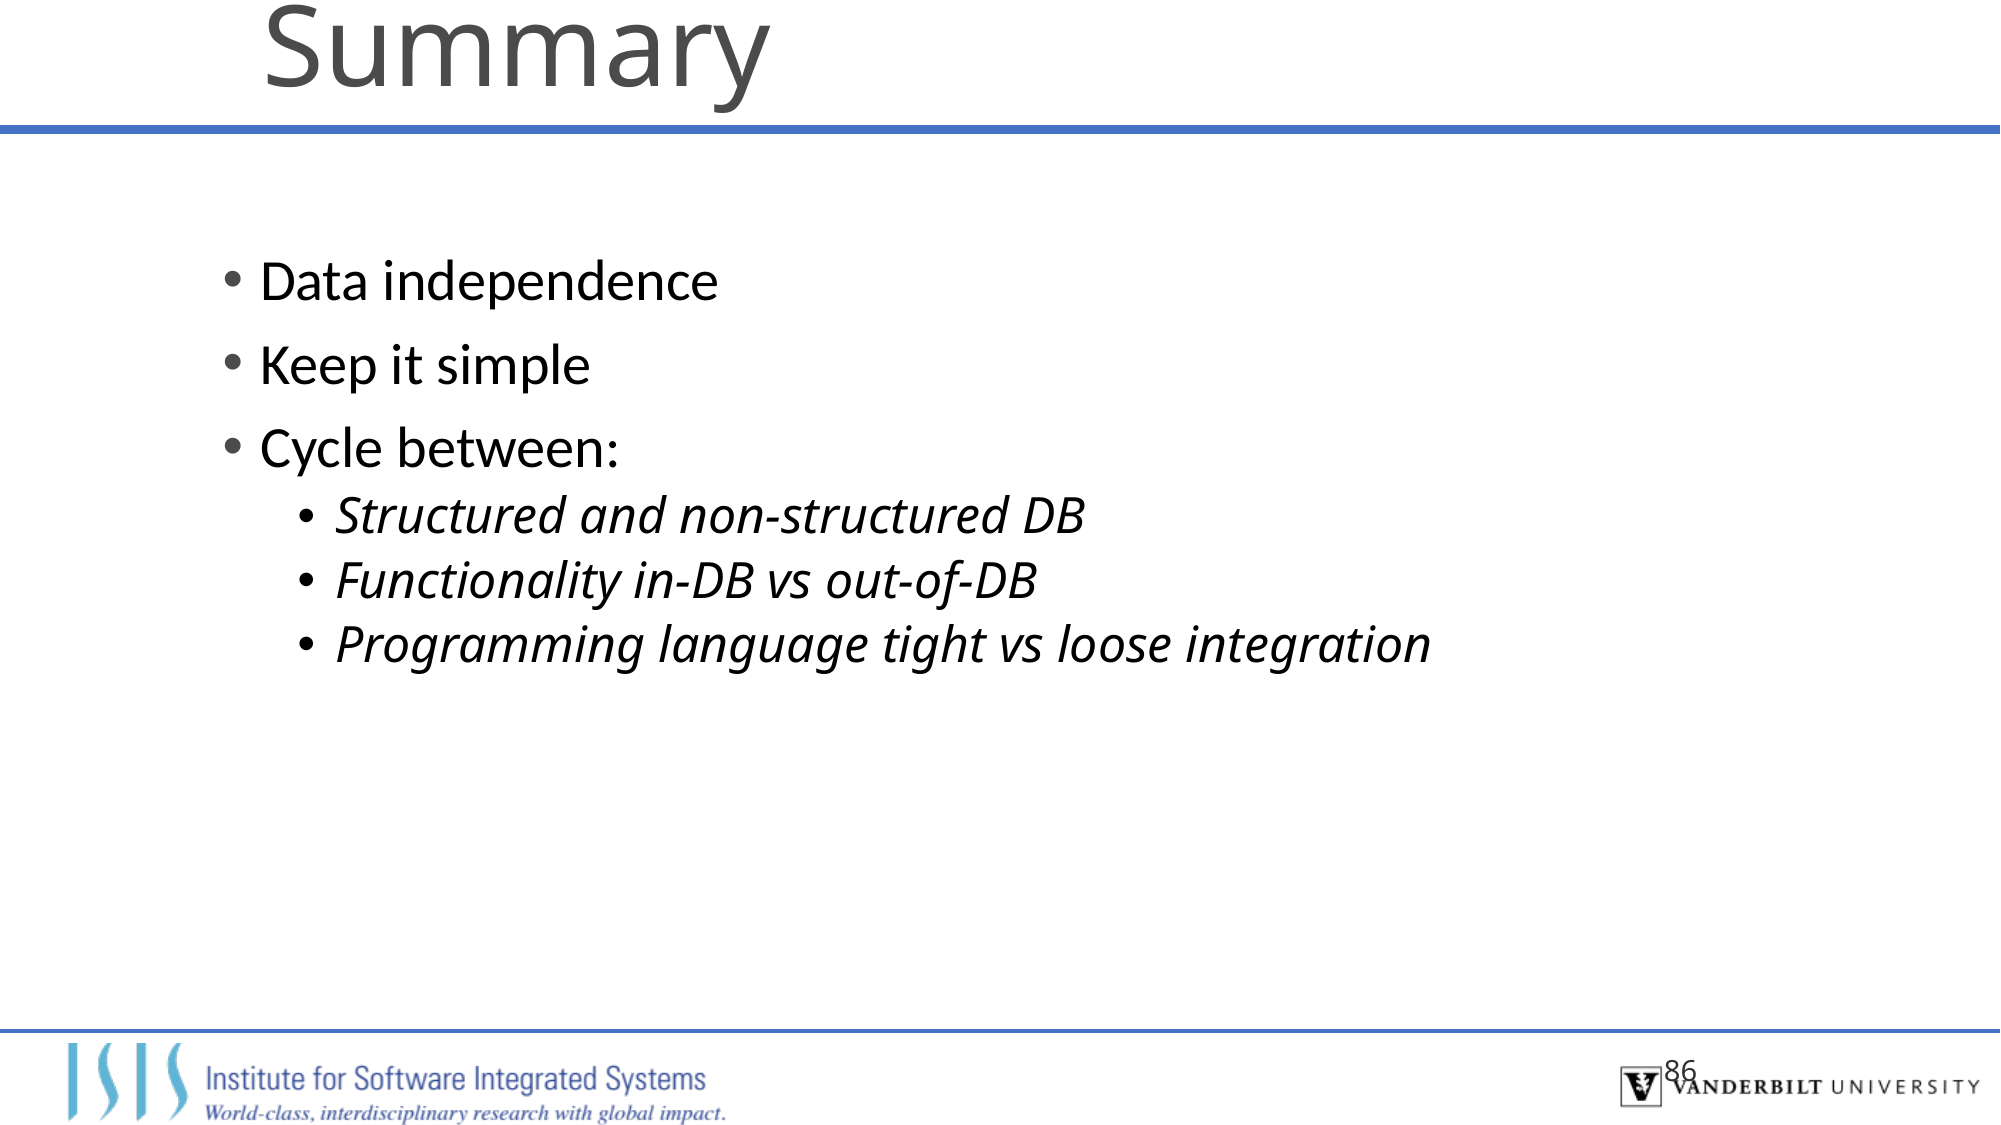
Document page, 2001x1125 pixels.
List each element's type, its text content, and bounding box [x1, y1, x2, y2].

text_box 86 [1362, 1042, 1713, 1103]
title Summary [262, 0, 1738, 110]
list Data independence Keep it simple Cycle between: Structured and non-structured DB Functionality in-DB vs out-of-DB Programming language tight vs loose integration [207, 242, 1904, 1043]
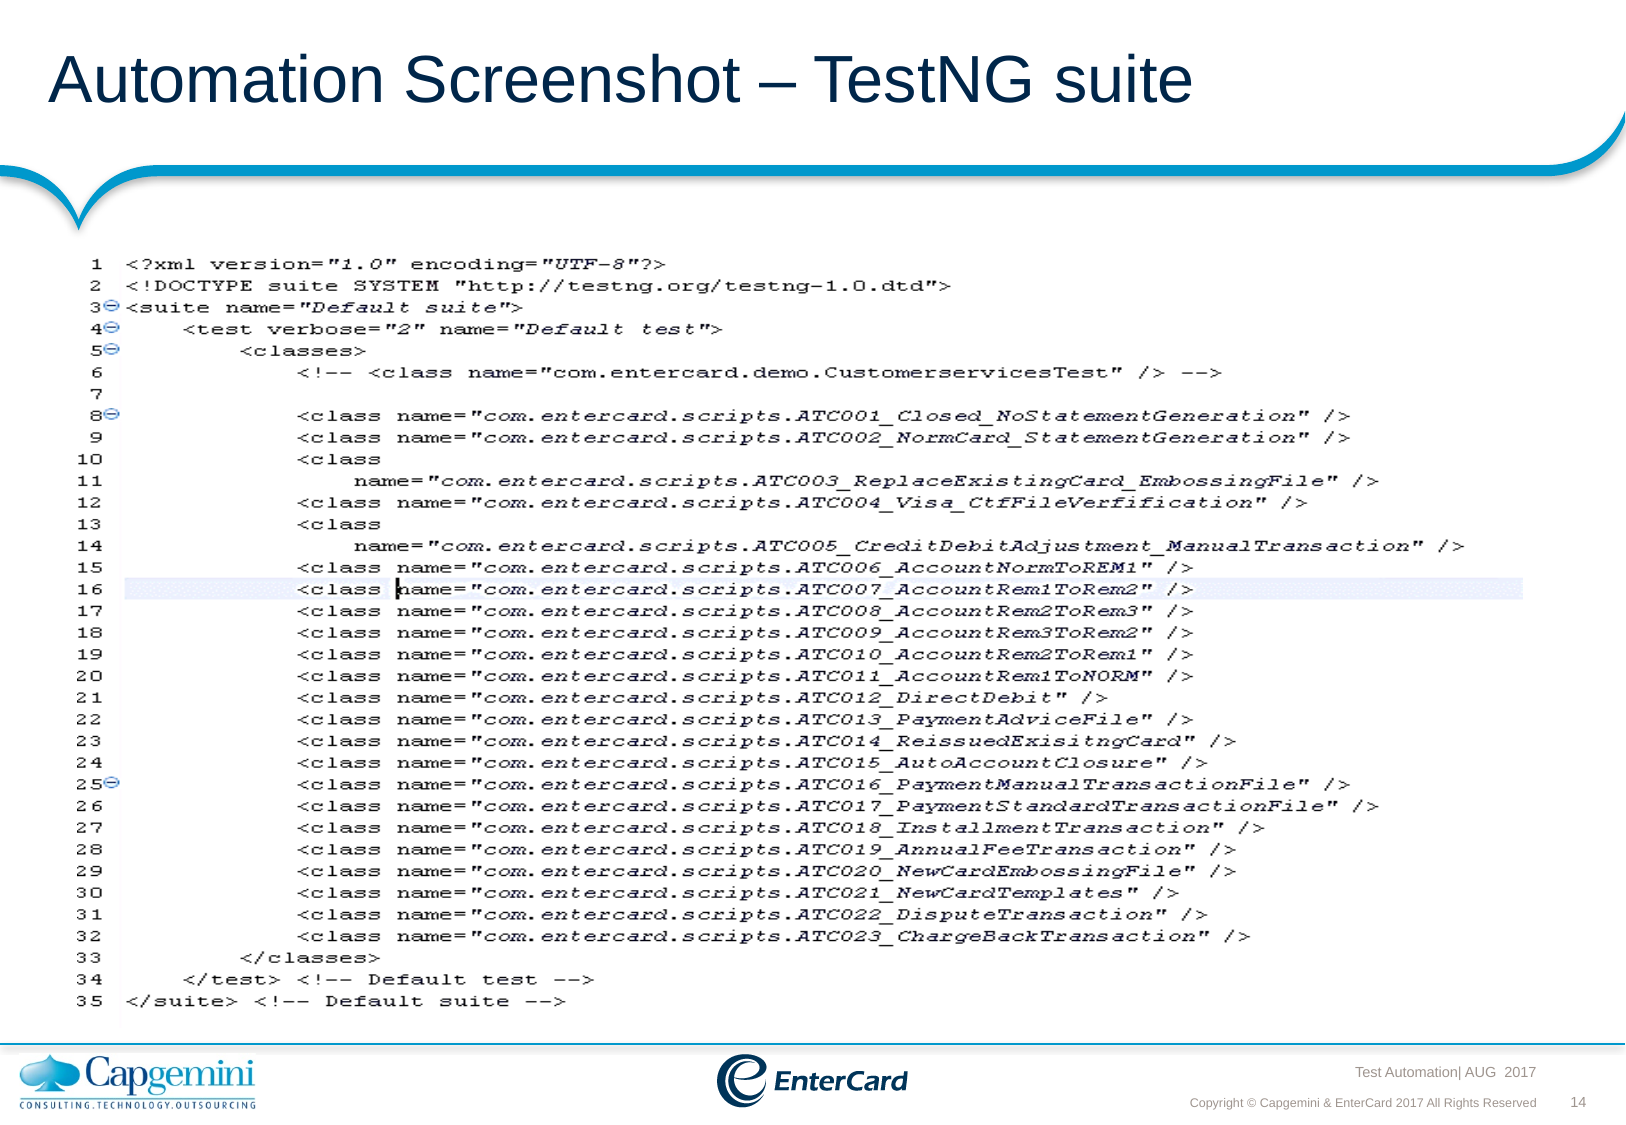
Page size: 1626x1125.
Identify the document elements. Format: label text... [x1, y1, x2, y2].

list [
===============
What you have to do> From the line holding "Identify the document" to the last line of the material above, reproduce every line exactly, and only those.

Answer for the task>
Identify the document elements. Format: label text... [x1, y1, x2, y2].

list [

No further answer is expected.